Below follow some Flux specific tips/reminders.
## Don't write loss functions that use a non-constant globally declared model.
This is a special case of one of the most important [Julia Performance Tips](https://docs.julialang.org/en/v1/manual/performance-tips/#Avoid-global-variables-1).
Non-constant global variables are slow.
We repeat it here as it is a common mistake.
This advice is appliable also to writing callbacks, and more generally to all Julia code.
### Don't write:
```julia
data = ...
m = Chain(Dense(784, 32, σ), Dense(32, 10), softmax)
loss(x, y) = Flux.mse(m(x), y)
Flux.train!(loss, Flux.params(m), data, Descent(0.1))
```
In this bad code, the model `m` is a non-constant global.
It is being used inside the function `loss`, which is one of the most performance critical parts of this code.
It will be slow, as the compiler can't rely on `m` always being the same type -- it is a mutable global, it could change at any time.
### Correct alternatives:
#### Mark the model `const`
```julia
data = ...
const m = Chain(Dense(784, 32, σ), Dense(32, 10), softmax)
loss(x, y) = Flux.mse(m(x), y)
Flux.train!(loss, Flux.params(m), data, Descent(0.1))
```
Similarly anything else that is a non-constant global that is used in functions should also be made constant
#### Put everything in a main function:
For more flexibility, you could even make this take `m` as a argument -- it doesn't matter of `m` was originally declared as a non-const global once it has been passed in as a argument because it then becomes a local variable.
```julia
function main(data)
m = Chain(Dense(784, 32, σ), Dense(32, 10), softmax)
loss(x, y) = Flux.mse(m(x), y)
Flux.train!(loss, Flux.params(m), data, Descent(0.1))
end
```
#### Make the loss function actually close over `m`.

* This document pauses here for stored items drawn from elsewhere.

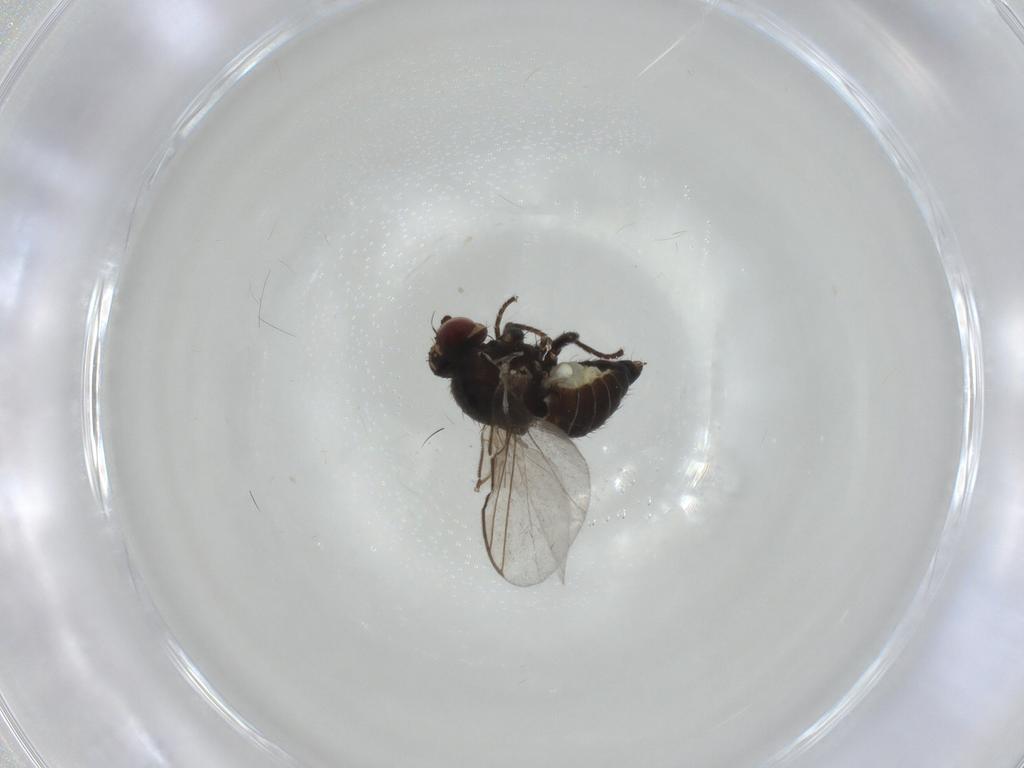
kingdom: Animalia
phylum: Arthropoda
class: Insecta
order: Diptera
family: Agromyzidae
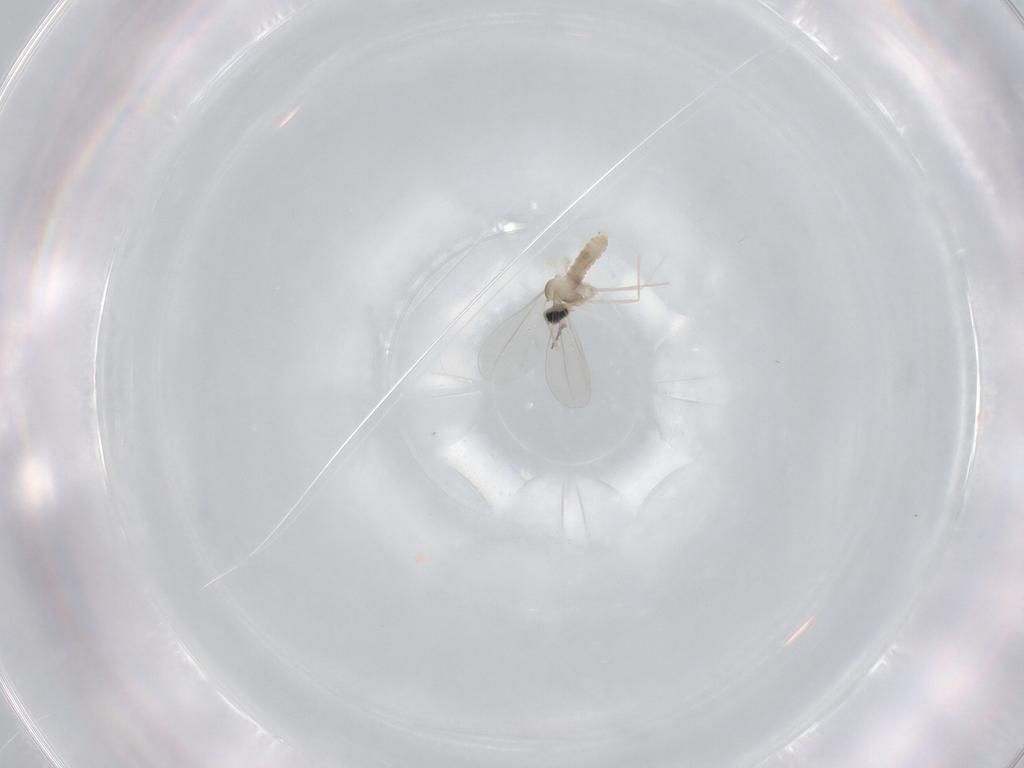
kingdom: Animalia
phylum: Arthropoda
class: Insecta
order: Diptera
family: Cecidomyiidae
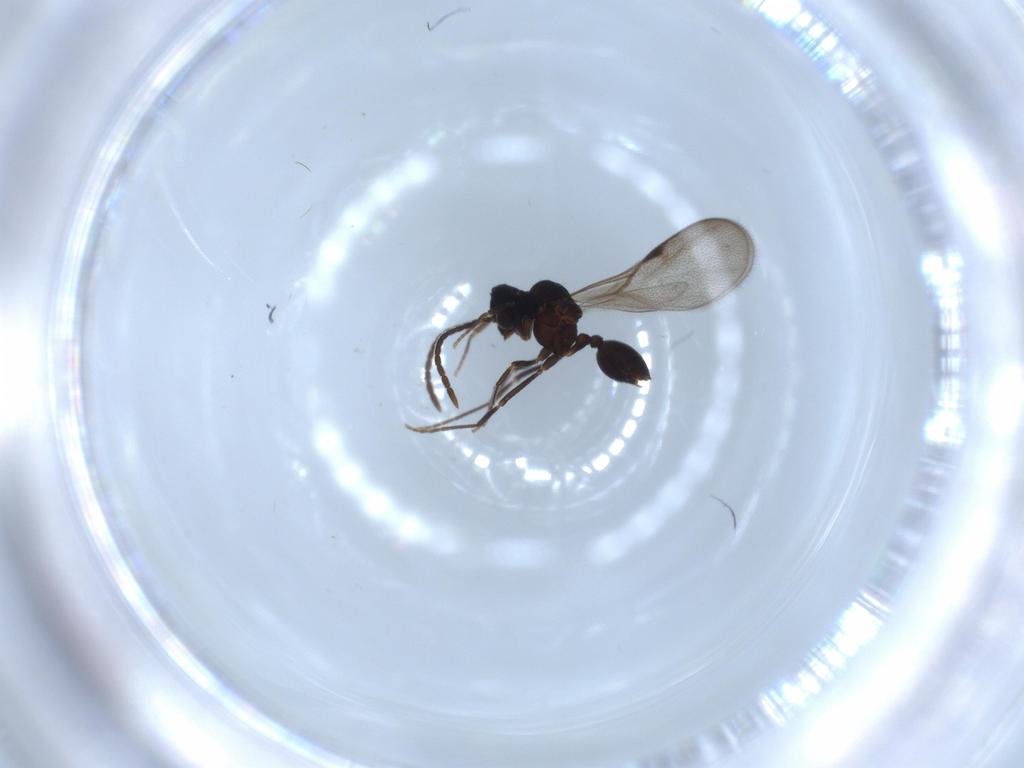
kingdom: Animalia
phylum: Arthropoda
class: Insecta
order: Hymenoptera
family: Formicidae
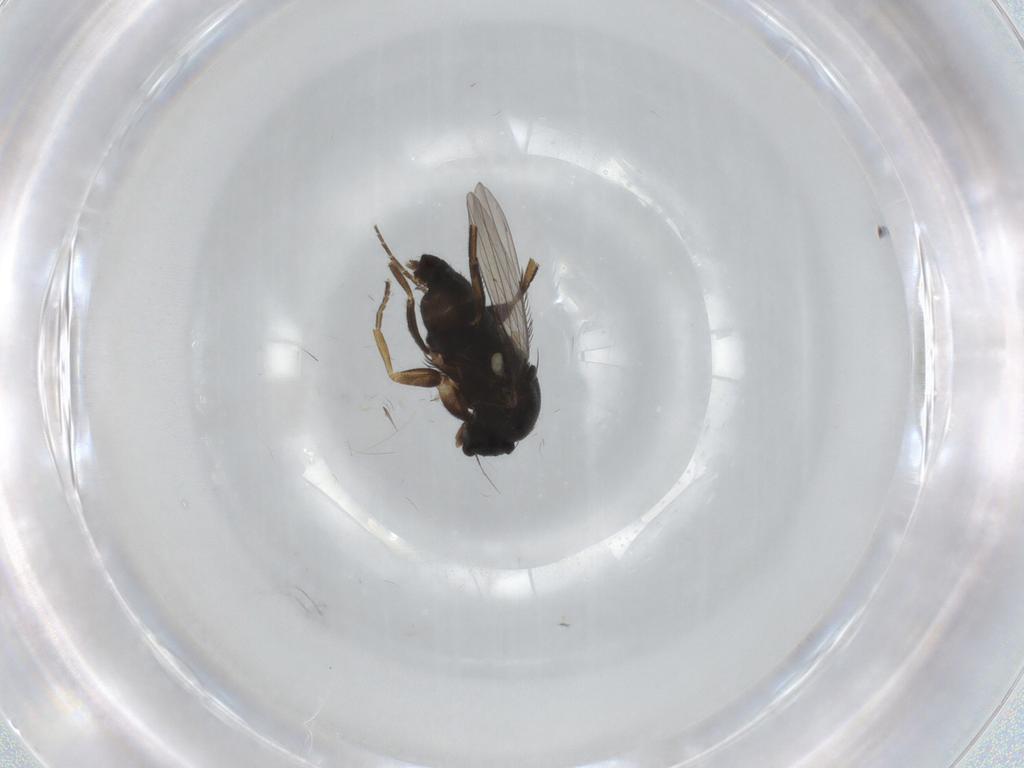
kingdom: Animalia
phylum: Arthropoda
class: Insecta
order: Diptera
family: Phoridae
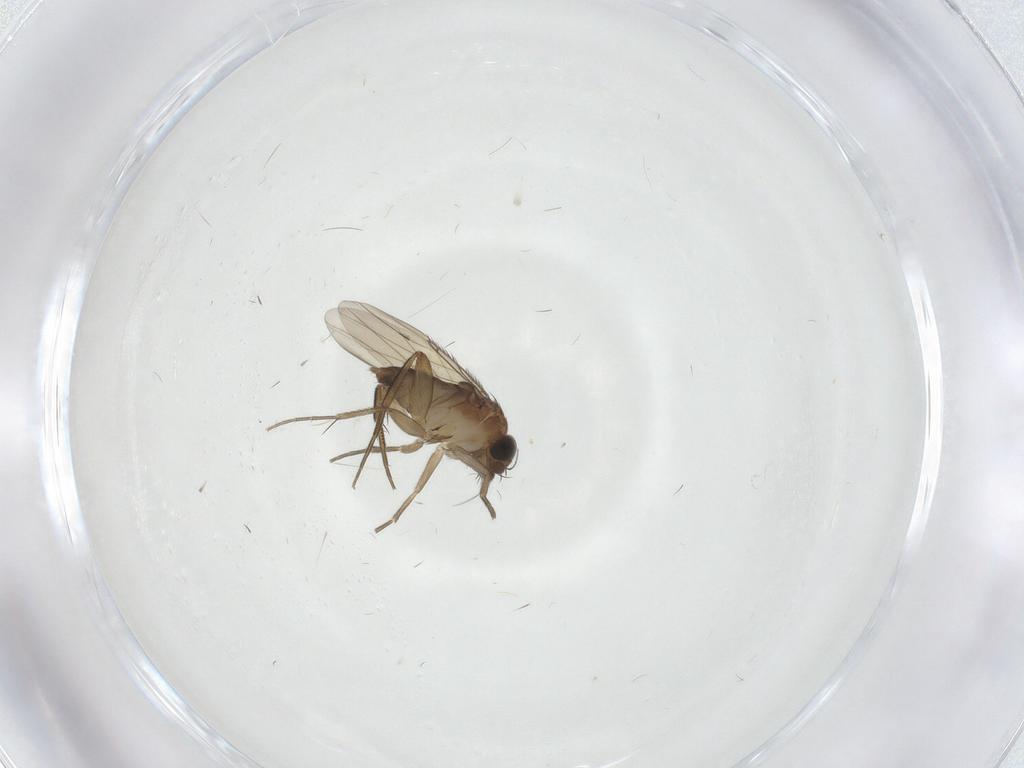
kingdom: Animalia
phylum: Arthropoda
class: Insecta
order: Diptera
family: Phoridae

Closures can be very useful.
```julia
data = ...
m = Chain(Dense(784, 32, σ), Dense(32, 10), softmax)
get_loss_function(mdl) = (x, y) -> Flux.mse(mdl(x), y)
Flux.train!(get_loss_function(m), Flux.params(m), data, Descent(0.1))
```
This example is particularly applicable to callbacks.
## Don't use more precision than you need
Flux works great with all kinds of number types.